D492^HER2 cells show mesenchymal traits, but not as prominent as D492M. It is possible that partial EMT in D492^HER2 renders the cells with increased cellular plasticity that further accelerates the tumor growth. In contrast D492M is more fixed in its mesenchymal state, possibly explaining its low tumorigenicity. In a recent review, Shibue et al. discussed cellular plasticity and EMT [12]. Herein they argue that tumor cells were highly malignant if they were showing partial EMT but not if their phenotype was more into the mesenchymal differentiation [12]. It is possible that partial EMT is reflecting cellular plasticity rather than true EMT and that these cells can change their phenotype in order to adapt better to new environments, which is necessary for cancer cell invasion and metastasis.

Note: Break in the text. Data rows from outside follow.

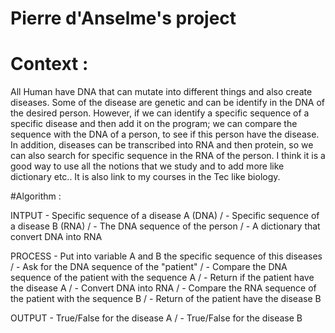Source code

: # Pierre d'Anselme's project 

# Context :

All Human have DNA that can mutate into different things and also create diseases. Some of the disease are genetic and can be identify in the DNA of the desired person. 
However, if we can identify a specific sequence of a specific disease and then add it on the program; we can compare the sequence with the DNA of a person, to see if this person have the disease. 
In addition, diseases can be transcribed into RNA and then protein, so we can also search for specific sequence in the RNA of the person.
I think it is a good way to use all the notions that we study and to add more like dictionary etc.. It is also link to my courses in the Tec like biology.

#Algorithm :

  INTPUT
    - Specific sequence of a disease A (DNA) /
    - Specific sequence of a disease B (RNA) /
    - The DNA sequence of the person /
    - A dictionary that convert DNA into RNA

  PROCESS
    - Put into variable A and B the specific sequence of this diseases /
    - Ask for the DNA sequence of the "patient" /
    - Compare the DNA sequence of the patient with the sequence A  /
    - Return if the patient have the disease A /
    - Convert DNA into RNA  /
    - Compare the RNA sequence of the patient with the sequence B /
    - Return of the patient have the disease B
    
  OUTPUT
    - True/False for the disease A /
    - True/False for the disease B
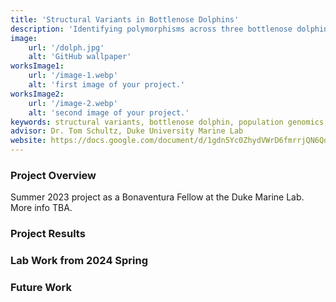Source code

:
 ```yaml
---
title: 'Structural Variants in Bottlenose Dolphins'
description: 'Identifying polymorphisms across three bottlenose dolphin populations using bioinformatics'
image:
    url: '/dolph.jpg'
    alt: 'GitHub wallpaper'
worksImage1:
    url: '/image-1.webp'
    alt: 'first image of your project.'
worksImage2:
    url: '/image-2.webp'
    alt: 'second image of your project.'
keywords: structural variants, bottlenose dolphin, population genomics, bioinformatics, Manta, indels
advisor: Dr. Tom Schultz, Duke University Marine Lab
website: https://docs.google.com/document/d/1gdn5Yc0ZhydVWrD6fmrrjQN6Qd2-Hh-y56K5saBRDco/edit?usp=sharing
---
```


### Project Overview

<p class="project-description">Summer 2023 project as a Bonaventura Fellow at the Duke Marine Lab. More info TBA.</p>

### Project Results

### Lab Work from 2024 Spring

### Future Work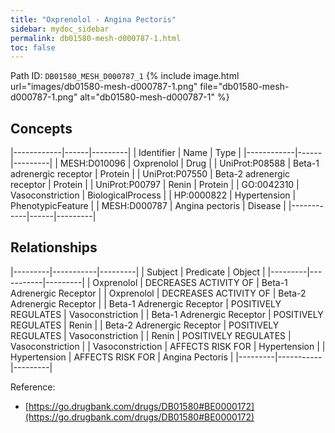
 ```yaml
---
title: "Oxprenolol - Angina Pectoris"
sidebar: mydoc_sidebar
permalink: db01580-mesh-d000787-1.html
toc: false 
---
```



Path ID: `DB01580_MESH_D000787_1`
{% include image.html url="images/db01580-mesh-d000787-1.png" file="db01580-mesh-d000787-1.png" alt="db01580-mesh-d000787-1" %}

## Concepts

|------------|------|---------|
| Identifier | Name | Type    |
|------------|------|---------|
| MESH:D010096 | Oxprenolol | Drug |
| UniProt:P08588 | Beta-1 adrenergic receptor | Protein |
| UniProt:P07550 | Beta-2 adrenergic receptor | Protein |
| UniProt:P00797 | Renin | Protein |
| GO:0042310 | Vasoconstriction | BiologicalProcess |
| HP:0000822 | Hypertension | PhenotypicFeature |
| MESH:D000787 | Angina pectoris | Disease |
|------------|------|---------|

## Relationships

|---------|-----------|---------|
| Subject | Predicate | Object  |
|---------|-----------|---------|
| Oxprenolol | DECREASES ACTIVITY OF | Beta-1 Adrenergic Receptor |
| Oxprenolol | DECREASES ACTIVITY OF | Beta-2 Adrenergic Receptor |
| Beta-1 Adrenergic Receptor | POSITIVELY REGULATES | Vasoconstriction |
| Beta-1 Adrenergic Receptor | POSITIVELY REGULATES | Renin |
| Beta-2 Adrenergic Receptor | POSITIVELY REGULATES | Vasoconstriction |
| Renin | POSITIVELY REGULATES | Vasoconstriction |
| Vasoconstriction | AFFECTS RISK FOR | Hypertension |
| Hypertension | AFFECTS RISK FOR | Angina Pectoris |
|---------|-----------|---------|

Reference: 
  - [https://go.drugbank.com/drugs/DB01580#BE0000172](https://go.drugbank.com/drugs/DB01580#BE0000172)
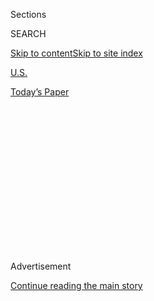 <div id="app">

<div>

<div>

<div>

<div class="NYTAppHideMasthead css-1q2w90k e1suatyy0">

<div class="section css-ui9rw0 e1suatyy2">

<div class="css-eph4ug er09x8g0">

<div class="css-6n7j50">

</div>

<span class="css-1dv1kvn">Sections</span>

<div class="css-10488qs">

<span class="css-1dv1kvn">SEARCH</span>

</div>

[Skip to content](#site-content)[Skip to site
index](#site-index)

</div>

<div id="masthead-section-label" class="css-1wr3we4 eaxe0e00">

[U.S.](https://www.nytimes3xbfgragh.onion/section/us)

</div>

<div class="css-10698na e1huz5gh0">

</div>

</div>

<div id="masthead-bar-one" class="section hasLinks css-15hmgas e1csuq9d3">

<div class="css-uqyvli e1csuq9d0">

</div>

<div class="css-1uqjmks e1csuq9d1">

</div>

<div class="css-9e9ivx">

[](https://myaccount.nytimes3xbfgragh.onion/auth/login?response_type=cookie&client_id=vi)

</div>

<div class="css-1bvtpon e1csuq9d2">

[Today’s
Paper](https://www.nytimes3xbfgragh.onion/section/todayspaper)

</div>

</div>

</div>

</div>

<div data-aria-hidden="false">

<div id="site-content" data-role="main">

<div>

<div class="css-1aor85t" style="opacity:0.000000001;z-index:-1;visibility:hidden">

<div class="css-1hqnpie">

<div class="css-epjblv">

<span class="css-17xtcya">[U.S.](/section/us)</span><span class="css-x15j1o">|</span><span class="css-fwqvlz">A.O.C.
Unleashes a Viral Condemnation of Sexism in
Congress</span>

</div>

<div class="css-k008qs">

<div class="css-1iwv8en">

<span class="css-18z7m18"></span>

<div>

</div>

</div>

<span class="css-1n6z4y">https://nyti.ms/2OPlQpE</span>

<div class="css-1705lsu">

<div class="css-4xjgmj">

<div class="css-4skfbu" data-role="toolbar" data-aria-label="Social Media Share buttons, Save button, and Comments Panel with current comment count" data-testid="share-tools">

  - 
  - 
  - 
  - 
    
    <div class="css-6n7j50">
    
    </div>

  - 
  - 

</div>

</div>

</div>

</div>

</div>

</div>

<div class="css-13pd83m">

</div>

<div id="top-wrapper" class="css-1sy8kpn">

<div id="top-slug" class="css-l9onyx">

Advertisement

</div>

[Continue reading the main
story](#after-top)

<div class="ad top-wrapper" style="text-align:center;height:100%;display:block;min-height:250px">

<div id="top" class="place-ad" data-position="top" data-size-key="top">

</div>

</div>

<div id="after-top">

</div>

</div>

<div>

<div id="sponsor-wrapper" class="css-1hyfx7x">

<div id="sponsor-slug" class="css-19vbshk">

Supported by

</div>

[Continue reading the main
story](#after-sponsor)

<div id="sponsor" class="ad sponsor-wrapper" style="text-align:center;height:100%;display:block">

</div>

<div id="after-sponsor">

</div>

</div>

<div class="css-186x18t">

</div>

<div class="css-1vkm6nb ehdk2mb0">

# A.O.C. Unleashes a Viral Condemnation of Sexism in Congress

</div>

After a Republican lawmaker referred to Representative Alexandria
Ocasio-Cortez using a sexist vulgarity, she took to the House floor to
denounce the abuse faced by women in Congress and across the nation.

![<span class="css-16f3y1r e13ogyst0">In a speech on the House floor,
Representative Alexandria Ocasio-Cortez, Democrat of New York, addressed
the remarks made by Representative Ted Yoho, Republican of
Florida.</span><span class="css-cch8ym"><span class="css-1dv1kvn">Credit</span><span class="css-cnj6d5 e1z0qqy90" itemprop="copyrightHolder"><span class="css-1ly73wi e1tej78p0">Credit...</span><span>House
Television, via Associated
Press</span></span></span>](https://static01.graylady3jvrrxbe.onion/images/2020/07/23/us/politics/23vid-elections-AOC-vid-cover/23vid-elections-AOC-vid-cover-videoSixteenByNineJumbo1600.jpg)

<div class="css-18e8msd">

<div class="css-vp77d3 epjyd6m0">

<div class="css-1baulvz">

By [<span class="css-1baulvz" itemprop="name">Luke
Broadwater</span>](https://www.nytimes3xbfgragh.onion/by/luke-broadwater)
and [<span class="css-1baulvz last-byline" itemprop="name">Catie
Edmondson</span>](https://www.nytimes3xbfgragh.onion/by/catie-edmondson)

</div>

</div>

  - 
    
    <div class="css-ld3wwf e16638kd2">
    
    July 23,
    2020
    
    </div>

  - 
    
    <div class="css-4xjgmj">
    
    <div class="css-d8bdto" data-role="toolbar" data-aria-label="Social Media Share buttons, Save button, and Comments Panel with current comment count" data-testid="share-tools">
    
      - 
      - 
      - 
      - 
        
        <div class="css-6n7j50">
        
        </div>
    
      - 
      - 
    
    </div>
    
    </div>

</div>

<div class="css-mdjrty">

[Leer en
español](https://www.nytimes3xbfgragh.onion/es/2020/07/24/espanol/estados-unidos/alexandria-ocasio-cortez-insulto.html "Read in Spanish")

</div>

</div>

<div class="section meteredContent css-1r7ky0e" name="articleBody" itemprop="articleBody">

<div class="css-1fanzo5 StoryBodyCompanionColumn">

<div class="css-53u6y8">

WASHINGTON — Ever since Representative Alexandria Ocasio-Cortez came to
Congress as the youngest woman elected to the House, she has upended
traditions, harnessing the power of social media and challenging
leaders, including President Trump, who are 50 years her senior.

On Thursday, she had her most norm-shattering moment yet when she took
to the House floor to read into the Congressional Record a [sexist
vulgarity](https://www.nytimes3xbfgragh.onion/2020/07/23/us/politics/aoc-women-ted-yoho.html)
that Representative Ted Yoho, a Florida Republican, had used to refer to
her.

“In front of reporters, Representative Yoho called me, and I quote: ‘A
fucking bitch,’” she said, punching each syllable in the vulgarity.
“These are the words Representative Yoho levied against a
congresswoman.”

Then Ms. Ocasio-Cortez, who excels at using her detractors to amplify
her own political brand, invited a group of Democratic women in the
House to come forward to express solidarity with her. One by one, they
shared their own stories of harassment and mistreatment by men,
including in Congress. More even than the profanity uttered on the House
floor, where language is carefully regulated, what unfolded over the
next hour was a remarkable moment of cultural upheaval on Capitol Hill.

</div>

</div>

<div class="css-1fanzo5 StoryBodyCompanionColumn">

<div class="css-53u6y8">

“It happens every day in this country,” Ms. Ocasio-Cortez said. “It
happened here on the steps of our nation’s Capitol.” And then, in an
unmistakable shot at Mr. Trump, she added, “It happens when individuals
who hold the highest office in this land admit to hurting women and
using this language against all of us.”

Representative Pramila Jayapal, Democrat of Washington, recounted how a
male Republican lawmaker had once [lashed out at her during a debate on
the House
floor](https://www.facebookcorewwwi.onion/seattletimes/videos/rep-pramila-jayapal-called-a-young-lady-by-alaska-congressman/10155535644411215/),
sternly calling Ms. Jayapal, 54, a “young lady” and saying that she did
not “know a damn thing” about what she was talking about. Ms. Jayapal
did not name the lawmaker, but she was referring to Representative Don
Young, Republican of Alaska, whose insults of Ms. Jayapal were captured
on video in a 2017 incident that was widely reported at the time.

Representative Debbie Wasserman Schultz, Democrat of Florida and the
former chairwoman of the Democratic National Committee, recounted her
own experiences as a “20-something lawmaker” in Florida’s statehouse and
again as a member of Congress in her 30s.

“Few women here watching have not felt a man’s bullying breath or
menacing finger in our face as we were told exactly where our place was
at work,” Ms. Wasserman Schultz said.

Speaker Nancy Pelosi, the most powerful woman in Washington, offered her
own account: “I can tell you this firsthand, they called me names for at
least 20 years of leadership. You’d say to them, ‘Do you not have a
daughter? Do you not have a mother? Do you not have a sister? Do you not
have a wife?’ What makes you think you can be so — and this is the word
I use for them — condescending?”

</div>

</div>

<div class="css-1fanzo5 StoryBodyCompanionColumn">

<div class="css-53u6y8">

It was the third straight day that the confrontation had consumed the
Capitol. It began on Monday when Mr. Yoho approached Ms. Ocasio-Cortez
on the Capitol steps and told her she was “disgusting” for suggesting
that poverty was driving crime in New York City.

After a brief but tense exchange,[The Hill
newspaper](https://thehill.com/homenews/house/508259-ocaasio-cortez-accosted-by-gop-lawmaker-over-remarks-that-kind-of)
said in an account [later shared by Ms. Ocasio-Cortez on
Twitter](https://twitter.com/AOC/status/1285574615910227968?s=20), Mr.
Yoho walked away from her, uttering the vulgar phrase.

In her tweet, Ms. Ocasio-Cortez embraced the insult, remarking, “But
hey, ‘b\*tches’ get stuff done.”

By Wednesday evening, the media-savvy Ms. Ocasio-Cortez had sprung into
action to create a disruptive and viral event. Her aides emailed
invitations asking her fellow lawmakers to join her on Thursday on the
House floor, when she planned to discuss how she “was accosted and
publicly ridiculed,” according to a copy of the invitation.

By Thursday morning, 13 Democratic women in the House and three men,
including Representative Steny H. Hoyer, the Democratic majority leader,
had turned up on the floor to speak for her. There were the three
liberal women who with Ms. Ocasio-Cortez make up the so-called squad —
Representatives Ilhan Omar of Minnesota, Rashida Tlaib of Michigan and
Ayanna Pressley of Massachusetts — but also moderates like
Representative Mikie Sherrill of New Jersey.

Ms. Ocasio-Cortez began by saying that she would have been willing to
let the incident pass until she heard what Mr. Yoho called an apology.
Mr. Yoho offered some words of contrition on Wednesday for the episode,
but he declined to apologize to Ms. Ocasio-Cortez for his language,
denying that he had used the phrase and arguing that his passion stemmed
from his concern about poverty.

A spokesman for Mr. Yoho said he used a barnyard epithet to describe her
policies, not insult her.

“The offensive name-calling words attributed to me by the press were
never spoken to my colleagues, and if they were construed that way, I
apologize for their misunderstanding,” Mr. Yoho said on the House floor.
He concluded, “I cannot apologize for my passion or for loving my god,
my family and my country.”

</div>

</div>

<div class="css-1fanzo5 StoryBodyCompanionColumn">

<div class="css-53u6y8">

But Ms. Ocasio-Cortez had had enough. “That I could not let go,” she
said in her speech on Thursday.

There was more.

“Mr. Yoho mentioned that he has a wife and two daughters,” she said. “I
am two years younger than Mr. Yoho’s youngest daughter. I am someone’s
daughter, too. My father, thankfully, is not alive to see how Mr. Yoho
treated his daughter. My mother got to see Mr. Yoho’s disrespect on the
floor of the House toward me on television, and I am here because I have
to show my parents that I am their daughter, and that they did not raise
me to accept abuse from men.”

Republicans have long labored to cast Ms. Ocasio-Cortez as an avatar of
the evils of the Democratic Party, a move that Ms. Ocasio-Cortez has
used to bolster her own cheeky, suffer-no-fools reputation. When she
cast her vote for Ms. Pelosi for speaker while wearing a white suit as a
homage to the suffragists, members of the predominately male House
Republican conference booed her. She [retorted on
Twitter](https://twitter.com/AOC/status/1080998665672630272), “Don’t
hate me cause you ain’t me, fellas.”

Republican leaders were also not impressed with her speech on Thursday.

“When someone apologizes they should be forgiven,” Representative Kevin
McCarthy of California, the House Republican leader, told reporters. “I
don’t understand that we’re going to take another hour on a floor to
debate whether the apology was good enough or not.”

</div>

</div>

<div class="css-cfo9c3">

</div>

<div class="css-1fanzo5 StoryBodyCompanionColumn">

<div class="css-53u6y8">

By Thursday afternoon, a video that Ms. Ocasio-Cortez shared on Twitter
of her floor speech had been viewed [over six million
times](https://twitter.com/AOC/status/1286341062651523076?s=20).

Mr. Hoyer, for his part, initially called Mr. Yoho’s apology
“appropriate.” But after it became clear that Ms. Ocasio-Cortez was
not satisfied with Mr. Yoho’s remarks, Mr. Hoyer called the words a
“nonapology” and called Mr. Yoho’s actions an attack on women.

</div>

</div>

<div class="css-1fanzo5 StoryBodyCompanionColumn">

<div class="css-53u6y8">

“All the men on this side of the aisle are supportive of Alexandria
Ocasio-Cortez and all of her sisters,” Mr. Hoyer said.

</div>

</div>

<div>

</div>

</div>

<div>

</div>

<div>

</div>

<div>

</div>

<div>

<div id="bottom-wrapper" class="css-1ede5it">

<div id="bottom-slug" class="css-l9onyx">

Advertisement

</div>

[Continue reading the main
story](#after-bottom)

<div id="bottom" class="ad bottom-wrapper" style="text-align:center;height:100%;display:block;min-height:90px">

</div>

<div id="after-bottom">

</div>

</div>

</div>

</div>

</div>

## Site Index

<div>

</div>

## Site Information Navigation

  - [© <span>2020</span> <span>The New York Times
    Company</span>](https://help.nytimes3xbfgragh.onion/hc/en-us/articles/115014792127-Copyright-notice)

<!-- end list -->

  - [NYTCo](https://www.nytco.com/)
  - [Contact
    Us](https://help.nytimes3xbfgragh.onion/hc/en-us/articles/115015385887-Contact-Us)
  - [Work with us](https://www.nytco.com/careers/)
  - [Advertise](https://nytmediakit.com/)
  - [T Brand Studio](http://www.tbrandstudio.com/)
  - [Your Ad
    Choices](https://www.nytimes3xbfgragh.onion/privacy/cookie-policy#how-do-i-manage-trackers)
  - [Privacy](https://www.nytimes3xbfgragh.onion/privacy)
  - [Terms of
    Service](https://help.nytimes3xbfgragh.onion/hc/en-us/articles/115014893428-Terms-of-service)
  - [Terms of
    Sale](https://help.nytimes3xbfgragh.onion/hc/en-us/articles/115014893968-Terms-of-sale)
  - [Site
    Map](https://spiderbites.nytimes3xbfgragh.onion)
  - [Help](https://help.nytimes3xbfgragh.onion/hc/en-us)
  - [Subscriptions](https://www.nytimes3xbfgragh.onion/subscription?campaignId=37WXW)

</div>

</div>

</div>

</div>

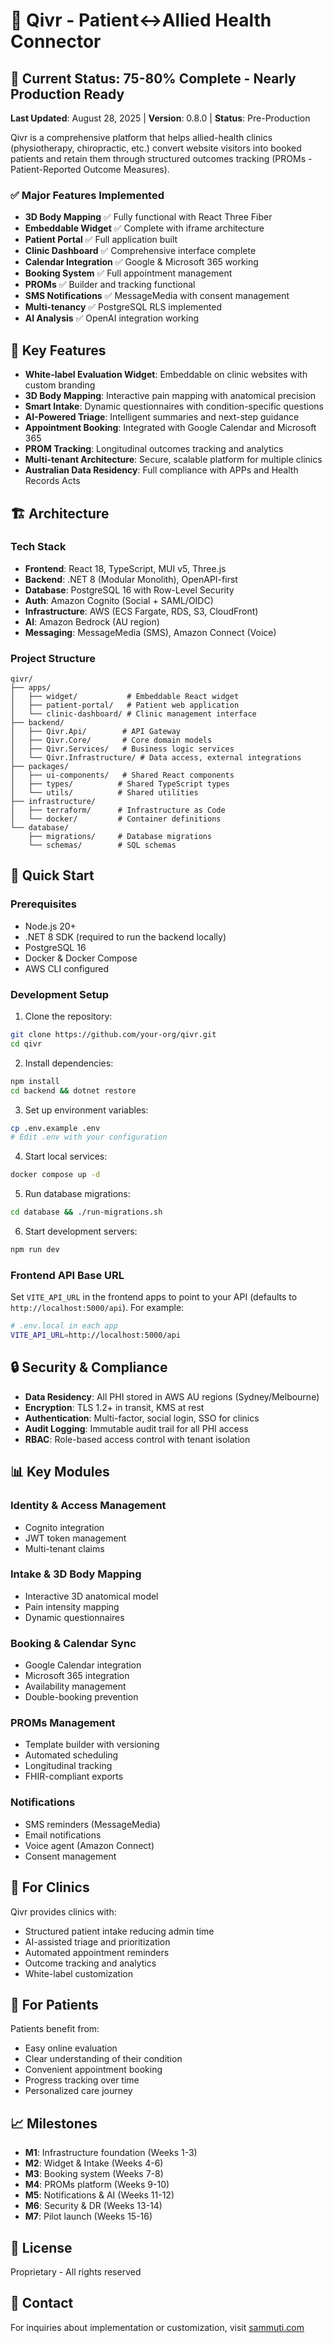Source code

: # 🏥 Qivr - Patient↔Allied Health Connector

## 🚀 Current Status: 75-80% Complete - Nearly Production Ready

**Last Updated**: August 28, 2025 | **Version**: 0.8.0 | **Status**: Pre-Production

Qivr is a comprehensive platform that helps allied-health clinics (physiotherapy, chiropractic, etc.) convert website visitors into booked patients and retain them through structured outcomes tracking (PROMs - Patient-Reported Outcome Measures).

### ✅ Major Features Implemented
- **3D Body Mapping** ✅ Fully functional with React Three Fiber
- **Embeddable Widget** ✅ Complete with iframe architecture
- **Patient Portal** ✅ Full application built
- **Clinic Dashboard** ✅ Comprehensive interface complete
- **Calendar Integration** ✅ Google & Microsoft 365 working
- **Booking System** ✅ Full appointment management
- **PROMs** ✅ Builder and tracking functional
- **SMS Notifications** ✅ MessageMedia with consent management
- **Multi-tenancy** ✅ PostgreSQL RLS implemented
- **AI Analysis** ✅ OpenAI integration working

## 🎯 Key Features

- **White-label Evaluation Widget**: Embeddable on clinic websites with custom branding
- **3D Body Mapping**: Interactive pain mapping with anatomical precision
- **Smart Intake**: Dynamic questionnaires with condition-specific questions
- **AI-Powered Triage**: Intelligent summaries and next-step guidance
- **Appointment Booking**: Integrated with Google Calendar and Microsoft 365
- **PROM Tracking**: Longitudinal outcomes tracking and analytics
- **Multi-tenant Architecture**: Secure, scalable platform for multiple clinics
- **Australian Data Residency**: Full compliance with APPs and Health Records Acts

## 🏗️ Architecture

### Tech Stack

- **Frontend**: React 18, TypeScript, MUI v5, Three.js
- **Backend**: .NET 8 (Modular Monolith), OpenAPI-first
- **Database**: PostgreSQL 16 with Row-Level Security
- **Auth**: Amazon Cognito (Social + SAML/OIDC)
- **Infrastructure**: AWS (ECS Fargate, RDS, S3, CloudFront)
- **AI**: Amazon Bedrock (AU region)
- **Messaging**: MessageMedia (SMS), Amazon Connect (Voice)

### Project Structure

```
qivr/
├── apps/
│   ├── widget/           # Embeddable React widget
│   ├── patient-portal/   # Patient web application
│   └── clinic-dashboard/ # Clinic management interface
├── backend/
│   ├── Qivr.Api/        # API Gateway
│   ├── Qivr.Core/       # Core domain models
│   ├── Qivr.Services/   # Business logic services
│   └── Qivr.Infrastructure/ # Data access, external integrations
├── packages/
│   ├── ui-components/   # Shared React components
│   ├── types/          # Shared TypeScript types
│   └── utils/          # Shared utilities
├── infrastructure/
│   ├── terraform/      # Infrastructure as Code
│   └── docker/         # Container definitions
└── database/
    ├── migrations/     # Database migrations
    └── schemas/        # SQL schemas
```

## 🚀 Quick Start

### Prerequisites

- Node.js 20+
- .NET 8 SDK (required to run the backend locally)
- PostgreSQL 16
- Docker & Docker Compose
- AWS CLI configured

### Development Setup

1. Clone the repository:
```bash
git clone https://github.com/your-org/qivr.git
cd qivr
```

2. Install dependencies:
```bash
npm install
cd backend && dotnet restore
```

3. Set up environment variables:
```bash
cp .env.example .env
# Edit .env with your configuration
```

4. Start local services:
```bash
docker compose up -d
```

5. Run database migrations:
```bash
cd database && ./run-migrations.sh
```

6. Start development servers:
```bash
npm run dev
```

### Frontend API Base URL
Set `VITE_API_URL` in the frontend apps to point to your API (defaults to `http://localhost:5000/api`). For example:
```bash
# .env.local in each app
VITE_API_URL=http://localhost:5000/api
```

## 🔒 Security & Compliance

- **Data Residency**: All PHI stored in AWS AU regions (Sydney/Melbourne)
- **Encryption**: TLS 1.2+ in transit, KMS at rest
- **Authentication**: Multi-factor, social login, SSO for clinics
- **Audit Logging**: Immutable audit trail for all PHI access
- **RBAC**: Role-based access control with tenant isolation

## 📊 Key Modules

### Identity & Access Management
- Cognito integration
- JWT token management
- Multi-tenant claims

### Intake & 3D Body Mapping
- Interactive 3D anatomical model
- Pain intensity mapping
- Dynamic questionnaires

### Booking & Calendar Sync
- Google Calendar integration
- Microsoft 365 integration
- Availability management
- Double-booking prevention

### PROMs Management
- Template builder with versioning
- Automated scheduling
- Longitudinal tracking
- FHIR-compliant exports

### Notifications
- SMS reminders (MessageMedia)
- Email notifications
- Voice agent (Amazon Connect)
- Consent management

## 🏥 For Clinics

Qivr provides clinics with:
- Structured patient intake reducing admin time
- AI-assisted triage and prioritization
- Automated appointment reminders
- Outcome tracking and analytics
- White-label customization

## 👥 For Patients

Patients benefit from:
- Easy online evaluation
- Clear understanding of their condition
- Convenient appointment booking
- Progress tracking over time
- Personalized care journey

## 📈 Milestones

- **M1**: Infrastructure foundation (Weeks 1-3)
- **M2**: Widget & Intake (Weeks 4-6)
- **M3**: Booking system (Weeks 7-8)
- **M4**: PROMs platform (Weeks 9-10)
- **M5**: Notifications & AI (Weeks 11-12)
- **M6**: Security & DR (Weeks 13-14)
- **M7**: Pilot launch (Weeks 15-16)

## 📝 License

Proprietary - All rights reserved

## 🤝 Contact

For inquiries about implementation or customization, visit [sammuti.com](https://sammuti.com)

Although animals (mainly mice) have contributed significantly to research on mammary gland morphogenesis and cancer it is of importance to acknowledge that there is a histological and biological difference between the mouse mammary gland and the human female breast that cannot be ignored. Data is accumulating that in the human breast the TDLU-associated stroma has a dominant role on branching morphogenesis. TDLU in addition to its milk producing function during lactation is the place where most breast cancers originate. In mice, there are no TDLUs, only terminal end buds and the stroma is mainly composed of fat tissue. If the stroma is dominant in bringing signals to the epithelium it is obvious that these signals are different between mice and humans. It is also important to acknowledge that cell culture is and will continue to be conducted in an artificial environment. However, using breast cells, both epithelial and stromal cells, and continuous improvement of cell culture environment will help to fill the gaps that exist between the mouse and the human mammary gland. There is no doubt that cell lines are important and will continue to be so in the near future. They are important tools but have their disadvantages that need to be taken into account when experiments are designed.